Job item:
Copy, word for word, the lines of the listing below from the line with "- ... with some" up to and including the line with "제일 우측의 리프노드에". Drop the pictures.

Material provided:
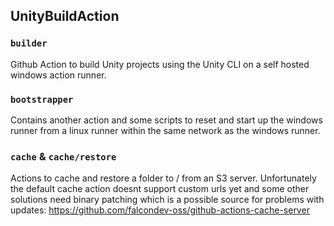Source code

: ## UnityBuildAction

### `builder`
Github Action to build Unity projects using the Unity CLI on a self hosted windows action runner.

### `bootstrapper`
Contains another action and some scripts to reset and start up the windows runner from a linux runner within the same network as the windows runner.

### `cache` & `cache/restore`
Actions to cache and restore a folder to / from an S3 server. Unfortunately the default cache action doesnt support custom urls yet and some other solutions need binary patching which is a possible source for problems with updates:
https://github.com/falcondev-oss/github-actions-cache-server
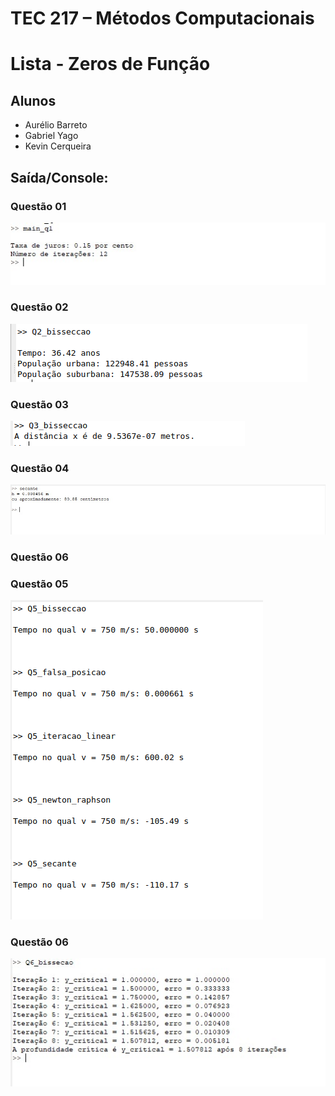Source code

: # TEC 217 – Métodos Computacionais
# Lista - Zeros de Função 

## Alunos
- Aurélio Barreto
- Gabriel Yago
- Kevin Cerqueira

## Saída/Console:
### Questão 01
![Q1_console](https://github.com/KevinCerqueira/TEC217-atividade-zeros-funcao/blob/main/Q1_console.png)
### Questão 02
![Q2_console](https://github.com/KevinCerqueira/TEC217-atividade-zeros-funcao/blob/main/Q2_console.png)
### Questão 03
![Q3_console](https://github.com/KevinCerqueira/TEC217-atividade-zeros-funcao/blob/main/Q3_console.png)
### Questão 04
![Q4_console](https://github.com/KevinCerqueira/TEC217-atividade-zeros-funcao/blob/main/Q4_console.png)
### Questão 06
### Questão 05
![Q5_console](https://github.com/KevinCerqueira/TEC217-atividade-zeros-funcao/blob/main/Q5_console_v2.png)
### Questão 06
![Q6_console](https://github.com/KevinCerqueira/TEC217-atividade-zeros-funcao/blob/main/Q6_console.png)
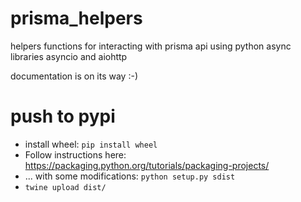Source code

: # prisma_helpers
helpers functions for interacting with prisma api using python async libraries asyncio and aiohttp

documentation is on its way :-) 

# push to pypi 
- install wheel: `pip install wheel`
- Follow instructions here: https://packaging.python.org/tutorials/packaging-projects/
- ... with some modifications: `python setup.py sdist`
- `twine upload dist/`


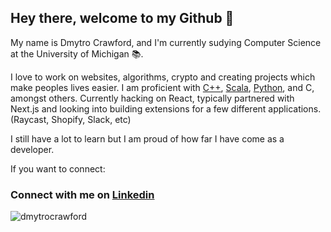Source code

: ## Hey there, welcome to my Github 👋

My name is Dmytro Crawford, and I'm currently sudying Computer Science at the University of Michigan 📚.

I love to work on websites, algorithms, crypto and creating projects which make
peoples lives easier. I am proficient with [C++](https://cplusplus.com/),
[Scala](https://www.scala-lang.org/), [Python](https://www.python.org/), and C,
amongst others. Currently hacking on React, typically partnered with Next.js and
looking into building extensions for a few different applications. (Raycast, Shopify, Slack, etc)

I still have a lot to learn but I am proud of how far I have come as a developer.

If you want to connect:

<h3> Connect with me on <a href="https://www.linkedin.com/in/dmytrocrawford/">Linkedin<a> </h3>

<p align="left">
  <img
    src="https://komarev.com/ghpvc/?username=dmytrocrawford"
    alt="dmytrocrawford"
  />
</p>
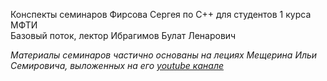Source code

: Конспекты семинаров Фирсова Сергея по С++ для студентов 1 курса МФТИ  
Базовый поток, лектор Ибрагимов Булат Ленарович  


_Материалы семинаров частично основаны на лециях Мещерина Ильи Семировича, выложенных на его [youtube канале](https://www.youtube.com/@mesyarik)_
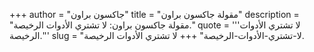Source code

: +++
author = "جاكسون براون"
title = "مقولة جاكسون براون"
description = "مقولة جاكسون براون: لا تشتري الأدوات الرخيصة."
quote = '''لا تشتري الأدوات الرخيصة.''' 
slug = "لا-تشتري-الأدوات-الرخيصة"
+++
لا تشتري الأدوات الرخيصة.
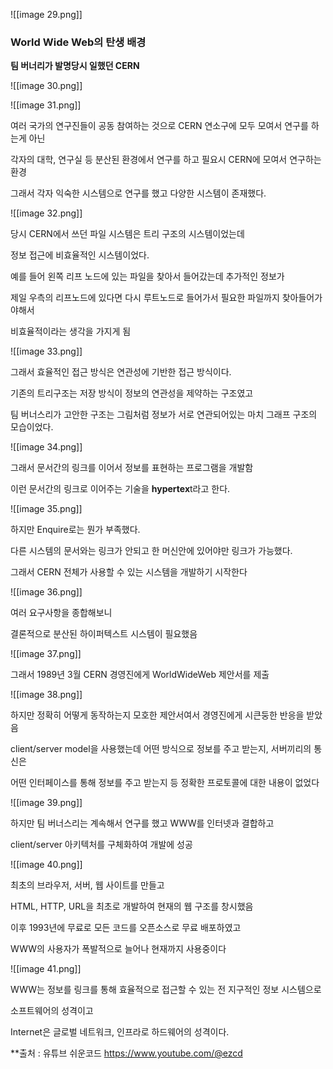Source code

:   

![[image 29.png]]

  

### **World Wide Web의 탄생 배경**

  

**팀 버너리가 발명당시 일했던 CERN**

![[image 30.png]]

  

![[image 31.png]]

여러 국가의 연구진들이 공동 참여하는 것으로 CERN 연소구에 모두 모여서 연구를 하는게 아닌

각자의 대학, 연구실 등 분산된 환경에서 연구를 하고 필요시 CERN에 모여서 연구하는 환경

그래서 각자 익숙한 시스템으로 연구를 했고 다양한 시스템이 존재했다.

  

![[image 32.png]]

당시 CERN에서 쓰던 파일 시스템은 트리 구조의 시스템이었는데

정보 접근에 비효율적인 시스템이었다.

예를 들어 왼쪽 리프 노드에 있는 파일을 찾아서 들어갔는데 추가적인 정보가

제일 우측의 리프노드에 있다면 다시 루트노드로 들어가서 필요한 파일까지 찾아들어가야해서

비효율적이라는 생각을 가지게 됨

  

![[image 33.png]]

그래서 효율적인 접근 방식은 연관성에 기반한 접근 방식이다.

기존의 트리구조는 저장 방식이 정보의 연관성을 제약하는 구조였고

팀 버너스리가 고안한 구조는 그림처럼 정보가 서로 연관되어있는 마치 그래프 구조의 모습이었다.

  

![[image 34.png]]

그래서 문서간의 링크를 이어서 정보를 표현하는 프로그램을 개발함

이런 문서간의 링크로 이어주는 기술을 **hypertex**t라고 한다.

  

![[image 35.png]]

하지만 Enquire로는 뭔가 부족했다.

다른 시스템의 문서와는 링크가 안되고 한 머신안에 있어야만 링크가 가능했다.

그래서 CERN 전체가 사용할 수 있는 시스템을 개발하기 시작한다

  

![[image 36.png]]

여러 요구사항을 종합해보니

결론적으로 분산된 하이퍼텍스트 시스템이 필요했음

  

![[image 37.png]]

그래서 1989년 3월 CERN 경영진에게 WorldWideWeb 제안서를 제출

  

![[image 38.png]]

하지만 정확히 어떻게 동작하는지 모호한 제안서여서 경영진에게 시큰둥한 반응을 받았음

client/server model을 사용했는데 어떤 방식으로 정보를 주고 받는지, 서버끼리의 통신은

어떤 인터페이스를 통해 정보를 주고 받는지 등 정확한 프로토콜에 대한 내용이 없었다

  

![[image 39.png]]

하지만 팀 버너스리는 계속해서 연구를 했고 WWW를 인터넷과 결합하고

client/server 아키텍처를 구체화하여 개발에 성공

  

![[image 40.png]]

최초의 브라우저, 서버, 웹 사이트를 만들고

HTML, HTTP, URL을 최초로 개발하여 현재의 웹 구조를 창시했음

  

이후 1993년에 무료로 모든 코드를 오픈소스로 무료 배포하였고

WWW의 사용자가 폭발적으로 늘어나 현재까지 사용중이다

  

![[image 41.png]]

WWW는 정보를 링크를 통해 효율적으로 접근할 수 있는 전 지구적인 정보 시스템으로

소프트웨어의 성격이고

  

Internet은 글로벌 네트워크, 인프라로 하드웨어의 성격이다.


**출처 : 유튜브 쉬운코드 https://www.youtube.com/@ezcd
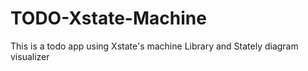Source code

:# TODO-Xstate-Machine
This is a todo app using Xstate's machine Library and Stately diagram visualizer
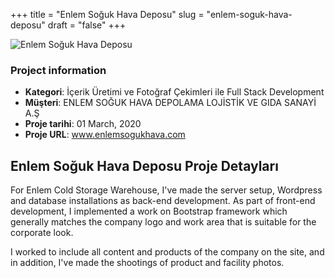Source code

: +++
title = "Enlem Soğuk Hava Deposu"
slug = "enlem-soguk-hava-deposu"
draft = "false"
+++


<img src="/images/portfolio/enlems.jpg" class="img-responsive rounded" alt="Enlem Soğuk Hava Deposu">


<div class="card-header bg-secondary p-2">
        <h3 class="card-title p-2">Project information</h3>
        <ul>
          <li><strong>Kategori</strong>:  İçerik Üretimi ve Fotoğraf Çekimleri ile Full Stack Development</li>
          <li><strong>Müşteri</strong>: ENLEM SOĞUK HAVA DEPOLAMA LOJİSTİK VE GIDA SANAYİ A.Ş</li>
          <li><strong>Proje tarihi</strong>: 01 March, 2020</li>
          <li><strong>Proje URL</strong>: <a href="http://www.enlemsogukhava.com/">www.enlemsogukhava.com</a></li>
        </ul>
</div>


<div class="card-body">
     <h2 class="card-title py-2">Enlem Soğuk Hava Deposu Proje Detayları</h2>
          <p>
           For Enlem Cold Storage Warehouse, I've made the server setup, Wordpress and database installations as back-end development. As part of front-end development, I implemented a work on Bootstrap framework which generally matches the company logo and work area that is suitable for the corporate look. </p>
         <p>
           I worked to include all content and products of the company on the site, and in addition, I've made the shootings of product and facility photos.</p>
</div>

Written answer:
- ... with some modifications: `python setup.py sdist`
- `twine upload dist/`


Source code

: ## Hey there, welcome to my Github 👋

My name is Dmytro Crawford, and I'm currently sudying Computer Science at the University of Michigan 📚.

I love to work on websites, algorithms, crypto and creating projects which make
peoples lives easier. I am proficient with [C++](https://cplusplus.com/),
[Scala](https://www.scala-lang.org/), [Python](https://www.python.org/), and C,
amongst others. Currently hacking on React, typically partnered with Next.js and
looking into building extensions for a few different applications. (Raycast, Shopify, Slack, etc)

I still have a lot to learn but I am proud of how far I have come as a developer.

If you want to connect:

<h3> Connect with me on <a href="https://www.linkedin.com/in/dmytrocrawford/">Linkedin<a> </h3>

<p align="left">
  <img
    src="https://komarev.com/ghpvc/?username=dmytrocrawford"
    alt="dmytrocrawford"
  />
</p>
Source code

: Конспекты семинаров Фирсова Сергея по С++ для студентов 1 курса МФТИ  
Базовый поток, лектор Ибрагимов Булат Ленарович  


_Материалы семинаров частично основаны на лециях Мещерина Ильи Семировича, выложенных на его [youtube канале](https://www.youtube.com/@mesyarik)_
Source code

: +++
author = "جاكسون براون"
title = "مقولة جاكسون براون"
description = "مقولة جاكسون براون: لا تشتري الأدوات الرخيصة."
quote = '''لا تشتري الأدوات الرخيصة.''' 
slug = "لا-تشتري-الأدوات-الرخيصة"
+++
لا تشتري الأدوات الرخيصة.
Source code

:   

![[image 29.png]]

  

### **World Wide Web의 탄생 배경**

  

**팀 버너리가 발명당시 일했던 CERN**

![[image 30.png]]

  

![[image 31.png]]

여러 국가의 연구진들이 공동 참여하는 것으로 CERN 연소구에 모두 모여서 연구를 하는게 아닌

각자의 대학, 연구실 등 분산된 환경에서 연구를 하고 필요시 CERN에 모여서 연구하는 환경

그래서 각자 익숙한 시스템으로 연구를 했고 다양한 시스템이 존재했다.

  

![[image 32.png]]

당시 CERN에서 쓰던 파일 시스템은 트리 구조의 시스템이었는데

정보 접근에 비효율적인 시스템이었다.

예를 들어 왼쪽 리프 노드에 있는 파일을 찾아서 들어갔는데 추가적인 정보가

제일 우측의 리프노드에 있다면 다시 루트노드로 들어가서 필요한 파일까지 찾아들어가야해서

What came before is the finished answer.